Applicants are sitting for the Foreign Service’s notoriously difficult multiple choice entrance exam this week. They are the first cadre of future diplomats to be selected through the service’s updated hiring process.
Previously, the Foreign Service Officer Test served as the first gateway to the rest of the selection steps. If applicants failed to achieve or exceed a variable cutoff score, they were not invited to move forward in the process.
Those few that did progress had their personal narrative statements and an essay written during the exam evaluated by the Qualifications Evaluation Panel, which seeks to asses how well applicants demonstrate core service tenants known as the “13 Dimensions.” Once an applicant moved onto the QEP, their FSOT score no longer had any bearing on the rest of the hiring process.
In late April, the State Department announced that starting with the June testing period - the FSOT would no longer serve as a mechanism to cull the ranks of applicants. Instead all applicants would move forward onto the QEP and their FSOT score would be factored into the evaluation along with the other materials.
The updated process “will give the Department a more balanced view of candidates who will be selected for the next phase of the selection process, the Foreign Service Oral Assessment,” the department wrote in their announcement. “This is the most significant change to the Foreign Service Selection process since 1930. We anticipate that this change will result in identifying a more qualified pool of candidates.”
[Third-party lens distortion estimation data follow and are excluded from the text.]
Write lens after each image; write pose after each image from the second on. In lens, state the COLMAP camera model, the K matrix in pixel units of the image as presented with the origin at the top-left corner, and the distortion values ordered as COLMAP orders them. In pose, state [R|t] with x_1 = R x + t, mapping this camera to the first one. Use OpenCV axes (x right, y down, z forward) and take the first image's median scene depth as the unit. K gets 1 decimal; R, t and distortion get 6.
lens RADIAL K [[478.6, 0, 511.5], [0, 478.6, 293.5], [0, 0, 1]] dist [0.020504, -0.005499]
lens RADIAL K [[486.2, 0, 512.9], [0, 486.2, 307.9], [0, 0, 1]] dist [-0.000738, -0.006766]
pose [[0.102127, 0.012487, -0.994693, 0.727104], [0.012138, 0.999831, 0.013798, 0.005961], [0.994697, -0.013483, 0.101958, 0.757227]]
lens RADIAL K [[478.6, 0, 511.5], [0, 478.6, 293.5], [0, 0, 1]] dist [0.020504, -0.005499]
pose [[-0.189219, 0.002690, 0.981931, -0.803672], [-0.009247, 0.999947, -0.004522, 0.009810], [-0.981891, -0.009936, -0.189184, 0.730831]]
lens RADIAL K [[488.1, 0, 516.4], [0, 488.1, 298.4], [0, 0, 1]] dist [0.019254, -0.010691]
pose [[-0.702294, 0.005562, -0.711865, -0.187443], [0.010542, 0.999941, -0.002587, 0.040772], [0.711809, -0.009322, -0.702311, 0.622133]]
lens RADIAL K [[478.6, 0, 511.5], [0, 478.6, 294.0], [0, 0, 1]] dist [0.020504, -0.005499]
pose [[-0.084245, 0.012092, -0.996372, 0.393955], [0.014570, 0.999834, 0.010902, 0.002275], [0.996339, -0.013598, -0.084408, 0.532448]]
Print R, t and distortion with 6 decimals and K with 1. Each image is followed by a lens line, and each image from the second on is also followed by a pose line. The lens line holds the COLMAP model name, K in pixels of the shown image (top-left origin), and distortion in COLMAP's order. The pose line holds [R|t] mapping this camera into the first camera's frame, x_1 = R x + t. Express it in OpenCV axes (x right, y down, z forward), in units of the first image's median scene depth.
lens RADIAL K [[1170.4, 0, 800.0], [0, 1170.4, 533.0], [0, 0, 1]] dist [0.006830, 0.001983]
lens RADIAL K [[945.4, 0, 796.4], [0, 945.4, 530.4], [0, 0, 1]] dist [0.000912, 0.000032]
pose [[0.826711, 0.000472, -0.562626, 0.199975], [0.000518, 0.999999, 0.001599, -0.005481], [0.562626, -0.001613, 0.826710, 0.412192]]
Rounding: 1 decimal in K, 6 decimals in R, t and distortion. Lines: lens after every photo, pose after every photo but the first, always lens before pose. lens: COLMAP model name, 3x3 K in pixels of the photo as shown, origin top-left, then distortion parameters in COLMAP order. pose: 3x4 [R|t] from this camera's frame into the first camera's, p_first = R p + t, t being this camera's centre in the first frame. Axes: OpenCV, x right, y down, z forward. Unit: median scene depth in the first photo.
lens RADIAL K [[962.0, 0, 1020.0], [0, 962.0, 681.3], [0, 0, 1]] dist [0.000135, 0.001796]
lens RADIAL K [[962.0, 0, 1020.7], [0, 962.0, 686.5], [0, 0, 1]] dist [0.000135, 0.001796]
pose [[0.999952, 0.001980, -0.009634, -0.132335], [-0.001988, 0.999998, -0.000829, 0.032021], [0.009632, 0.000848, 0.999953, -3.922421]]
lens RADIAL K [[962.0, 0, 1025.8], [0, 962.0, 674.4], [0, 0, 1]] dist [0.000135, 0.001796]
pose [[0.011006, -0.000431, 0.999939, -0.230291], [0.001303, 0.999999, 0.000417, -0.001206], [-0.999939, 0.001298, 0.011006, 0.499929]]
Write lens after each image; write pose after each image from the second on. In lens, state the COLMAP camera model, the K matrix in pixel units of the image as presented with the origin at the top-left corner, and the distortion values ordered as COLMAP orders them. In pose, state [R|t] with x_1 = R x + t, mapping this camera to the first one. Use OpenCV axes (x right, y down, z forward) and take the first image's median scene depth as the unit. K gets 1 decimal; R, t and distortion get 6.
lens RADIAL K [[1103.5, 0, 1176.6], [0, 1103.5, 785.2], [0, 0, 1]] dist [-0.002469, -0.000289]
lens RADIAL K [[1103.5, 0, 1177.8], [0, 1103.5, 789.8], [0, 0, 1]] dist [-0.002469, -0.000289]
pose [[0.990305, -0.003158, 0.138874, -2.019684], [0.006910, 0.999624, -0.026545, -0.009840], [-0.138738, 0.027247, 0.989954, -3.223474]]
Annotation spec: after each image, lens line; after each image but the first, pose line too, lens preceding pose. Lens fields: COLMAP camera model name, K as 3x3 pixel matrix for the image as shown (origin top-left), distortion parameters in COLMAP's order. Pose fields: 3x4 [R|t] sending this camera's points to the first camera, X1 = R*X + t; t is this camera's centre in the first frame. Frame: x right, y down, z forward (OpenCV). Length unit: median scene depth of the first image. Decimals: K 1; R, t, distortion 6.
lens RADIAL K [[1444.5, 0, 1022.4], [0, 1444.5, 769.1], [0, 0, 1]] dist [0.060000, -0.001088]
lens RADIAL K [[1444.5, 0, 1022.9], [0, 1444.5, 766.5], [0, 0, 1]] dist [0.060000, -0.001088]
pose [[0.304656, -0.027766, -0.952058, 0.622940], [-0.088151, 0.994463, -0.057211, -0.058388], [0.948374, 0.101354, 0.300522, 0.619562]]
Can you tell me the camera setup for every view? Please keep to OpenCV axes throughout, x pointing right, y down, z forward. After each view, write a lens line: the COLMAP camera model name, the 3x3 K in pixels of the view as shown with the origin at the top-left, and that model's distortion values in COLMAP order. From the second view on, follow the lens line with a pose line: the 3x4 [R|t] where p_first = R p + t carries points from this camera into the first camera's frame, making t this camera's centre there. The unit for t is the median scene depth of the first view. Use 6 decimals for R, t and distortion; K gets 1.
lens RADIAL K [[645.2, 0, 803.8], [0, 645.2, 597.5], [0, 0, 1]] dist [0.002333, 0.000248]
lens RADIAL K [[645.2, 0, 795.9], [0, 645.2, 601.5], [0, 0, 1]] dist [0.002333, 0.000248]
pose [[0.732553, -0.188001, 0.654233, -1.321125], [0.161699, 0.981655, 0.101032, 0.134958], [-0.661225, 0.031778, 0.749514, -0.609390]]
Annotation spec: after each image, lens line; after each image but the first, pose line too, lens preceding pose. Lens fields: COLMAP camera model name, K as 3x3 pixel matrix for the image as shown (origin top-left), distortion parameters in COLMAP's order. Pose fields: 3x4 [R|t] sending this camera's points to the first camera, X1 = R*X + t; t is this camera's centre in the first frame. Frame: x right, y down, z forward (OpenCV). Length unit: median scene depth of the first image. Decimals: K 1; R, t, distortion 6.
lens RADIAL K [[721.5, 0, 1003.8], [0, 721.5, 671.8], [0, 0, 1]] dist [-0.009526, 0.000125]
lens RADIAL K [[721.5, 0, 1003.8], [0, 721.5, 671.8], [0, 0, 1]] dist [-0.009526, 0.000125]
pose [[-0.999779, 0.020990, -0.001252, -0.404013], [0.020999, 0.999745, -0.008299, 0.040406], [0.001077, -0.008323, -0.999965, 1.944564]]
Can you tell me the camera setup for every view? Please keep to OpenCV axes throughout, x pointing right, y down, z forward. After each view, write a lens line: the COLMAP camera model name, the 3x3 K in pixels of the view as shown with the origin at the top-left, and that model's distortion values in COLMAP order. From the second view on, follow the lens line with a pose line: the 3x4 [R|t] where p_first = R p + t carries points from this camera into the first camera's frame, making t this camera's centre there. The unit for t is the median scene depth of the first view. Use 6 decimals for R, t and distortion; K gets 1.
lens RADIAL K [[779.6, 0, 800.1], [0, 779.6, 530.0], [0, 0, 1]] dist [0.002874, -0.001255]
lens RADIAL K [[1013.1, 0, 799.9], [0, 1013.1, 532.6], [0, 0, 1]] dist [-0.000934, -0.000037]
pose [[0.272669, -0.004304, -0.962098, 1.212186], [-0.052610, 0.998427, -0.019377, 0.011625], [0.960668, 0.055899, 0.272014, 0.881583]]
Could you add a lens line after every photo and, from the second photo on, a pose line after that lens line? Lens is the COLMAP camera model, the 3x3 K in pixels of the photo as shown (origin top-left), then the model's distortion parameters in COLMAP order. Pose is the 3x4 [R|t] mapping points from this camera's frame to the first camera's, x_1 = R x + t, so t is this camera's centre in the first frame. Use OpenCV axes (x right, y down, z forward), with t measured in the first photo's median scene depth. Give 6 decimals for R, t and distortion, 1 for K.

The announcement came as a surprise to many, including the American Foreign Service Association, the professional association for FSOs. The association said it was not informed of or consulted about the change prior to the announcement. The AFSA has expressed their concern about the lack of transparency from the State Department.
The association said it supports the undertaking of comprehensive review of how the Foreign Service selects members and that it’s not opposed to fundamental changes.
“We remain concerned that these unilateral changes risk being seen as excessively subjective and subject to partisan influence,” the AFSA wrote in their June addition of the Foreign Service Journal. “It is important to protect against potential future politicization of hiring through manipulation of a process that is now less easily explained.”
Despite the concerns from the AFSA and uproar from critics who have argued for the preservation of the status quo in opinion columns, the State Department has been relatively silent regarding the change beyond the initial announcements.
“We urge fuller transparency regarding hiring decisions made through this new system and further discussions with stakeholders on its implementation,” the AFSA said.